Doch kommen wir nun auf die beliebten Redundanzen zu sprechen. Als ich die Tasche fertig in den Händen hielt ist mir überhaupt erst aufgefallen wie riesig sie auf einmal geworden ist. In meiner Theorie und auf dem Schnittmuster sah sie wesentlich kleiner aus. Nun ja - zumindest war sie raumfüllend kontruiert. Aber dass ich jetzt eine halbe Umhängetasche vor mir halten würde, war ursprünglich nicht meine Absicht. Doch das scheint wohl zu meinem guten Ton zu gehören. Wer mich als Architekten bucht, sollte sich in Acht nehmen. Außerdem beult sich die Tasche an den Seiten leider etwas sehr aus, so dass die Lasche zum Verschließen der Tasche garnicht "dicht" hält. Ein Zeichen, dass sie zu groß ist bzw. nicht genug gefüllt ist. Das ist aber eigentlich garnicht so schlimm, da die beladene Tasche nicht gerade im Schleudergang durch die Gegend transportiert wird - es ist ja kein Plumssack. Da finde ich die eingenähte Falte an der Innentasche schon etwas schlimmer. Es ist halt doch noch irgendwie ungewohnt gewesen so "klobige" Objekte zielführend unter der Nadel entlang zu führen.

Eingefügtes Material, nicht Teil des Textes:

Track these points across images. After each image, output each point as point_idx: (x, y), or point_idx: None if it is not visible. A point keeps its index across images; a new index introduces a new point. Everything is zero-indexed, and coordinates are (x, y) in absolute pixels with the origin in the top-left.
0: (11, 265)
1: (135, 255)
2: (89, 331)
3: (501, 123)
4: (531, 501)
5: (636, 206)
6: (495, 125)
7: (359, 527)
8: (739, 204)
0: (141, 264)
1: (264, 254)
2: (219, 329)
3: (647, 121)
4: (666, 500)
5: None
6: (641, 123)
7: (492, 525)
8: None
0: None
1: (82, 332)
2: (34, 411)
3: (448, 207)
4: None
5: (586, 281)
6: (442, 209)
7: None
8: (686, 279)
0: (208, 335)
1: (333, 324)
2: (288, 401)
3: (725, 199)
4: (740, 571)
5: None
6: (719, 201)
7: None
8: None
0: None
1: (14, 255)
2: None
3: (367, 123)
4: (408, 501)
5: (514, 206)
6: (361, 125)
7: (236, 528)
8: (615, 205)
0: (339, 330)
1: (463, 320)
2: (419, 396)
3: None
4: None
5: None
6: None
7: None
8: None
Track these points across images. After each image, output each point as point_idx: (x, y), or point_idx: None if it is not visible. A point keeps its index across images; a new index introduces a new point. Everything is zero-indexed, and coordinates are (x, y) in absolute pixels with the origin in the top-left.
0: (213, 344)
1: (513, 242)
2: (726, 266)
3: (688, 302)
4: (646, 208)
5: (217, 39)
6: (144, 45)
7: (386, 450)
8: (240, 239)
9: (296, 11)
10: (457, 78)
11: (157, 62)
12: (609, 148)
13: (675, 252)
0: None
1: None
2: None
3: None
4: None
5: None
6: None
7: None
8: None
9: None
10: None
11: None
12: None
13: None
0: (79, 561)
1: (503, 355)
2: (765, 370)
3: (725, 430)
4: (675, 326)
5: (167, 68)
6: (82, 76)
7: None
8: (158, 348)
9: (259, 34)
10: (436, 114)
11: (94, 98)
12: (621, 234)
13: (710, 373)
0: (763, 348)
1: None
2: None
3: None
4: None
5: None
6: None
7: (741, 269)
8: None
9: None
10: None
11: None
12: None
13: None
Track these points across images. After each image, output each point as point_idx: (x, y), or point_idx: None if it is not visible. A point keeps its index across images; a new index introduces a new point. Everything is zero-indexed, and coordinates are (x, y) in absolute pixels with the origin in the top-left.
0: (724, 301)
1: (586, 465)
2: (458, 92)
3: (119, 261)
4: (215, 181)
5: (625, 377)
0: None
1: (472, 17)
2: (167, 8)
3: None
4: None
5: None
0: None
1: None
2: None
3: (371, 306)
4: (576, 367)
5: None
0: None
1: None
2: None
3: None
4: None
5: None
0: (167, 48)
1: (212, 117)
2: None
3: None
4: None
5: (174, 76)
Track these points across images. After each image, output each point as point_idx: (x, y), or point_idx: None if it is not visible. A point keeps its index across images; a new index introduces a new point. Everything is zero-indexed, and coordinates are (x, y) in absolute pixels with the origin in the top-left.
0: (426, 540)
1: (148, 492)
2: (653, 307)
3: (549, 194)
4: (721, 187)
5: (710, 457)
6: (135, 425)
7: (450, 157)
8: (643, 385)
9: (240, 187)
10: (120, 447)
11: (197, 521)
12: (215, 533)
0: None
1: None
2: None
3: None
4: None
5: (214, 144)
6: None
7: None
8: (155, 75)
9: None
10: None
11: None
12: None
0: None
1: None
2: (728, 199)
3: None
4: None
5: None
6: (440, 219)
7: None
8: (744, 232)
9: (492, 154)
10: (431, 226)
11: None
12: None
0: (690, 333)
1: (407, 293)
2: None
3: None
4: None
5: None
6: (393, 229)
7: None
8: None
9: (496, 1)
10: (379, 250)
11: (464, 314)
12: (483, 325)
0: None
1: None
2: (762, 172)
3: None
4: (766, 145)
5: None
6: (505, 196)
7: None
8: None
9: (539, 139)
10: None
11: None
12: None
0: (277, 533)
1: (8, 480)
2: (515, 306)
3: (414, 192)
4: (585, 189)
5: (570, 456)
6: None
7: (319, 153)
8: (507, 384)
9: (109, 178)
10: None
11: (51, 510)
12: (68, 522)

Viel schlimmer ist jedoch meine Ratlosigkeit: Soll ich die Tasche nun wirklch als (zugegeben sehr große) Werkzeugtasche benutzen? Dafür finde ich sie mittlerweise fast zu schade und vielleicht auch etwas fehlkonstruiert. Ein wenig kleiner und bescheidener wäre im Sinne der Mobilität und in Anlehnung an das originale Urtäschchen vielleicht doch angebrachter gewesen. Aber so passen natürlich noch mehr Werkzeuge hinein und die Tasche kann quasi mit ihren Herausforderungen und Aufgaben wachsen. Vielleicht hätte ich aber auch auf Opas Hammer bei der Planung verzichten sollen. Andererseits plagt mich dann die Überlegung, wie eine enstprechende Anschlussverwendung für meine blaue Eigentlich-war-ich-mal-als-Werkzeugtasche-gedacht-Tasche aussieht. Rebecca und ich haben sie bereits als Provianttasche für unterwegs getestet. Zwei Flaschen Sprudel mit Bechern und Kekse finden ausreichend Platz in ihr. Aber soll das ihre Zukunft sein? Ich bin mir noch unschlüssig. 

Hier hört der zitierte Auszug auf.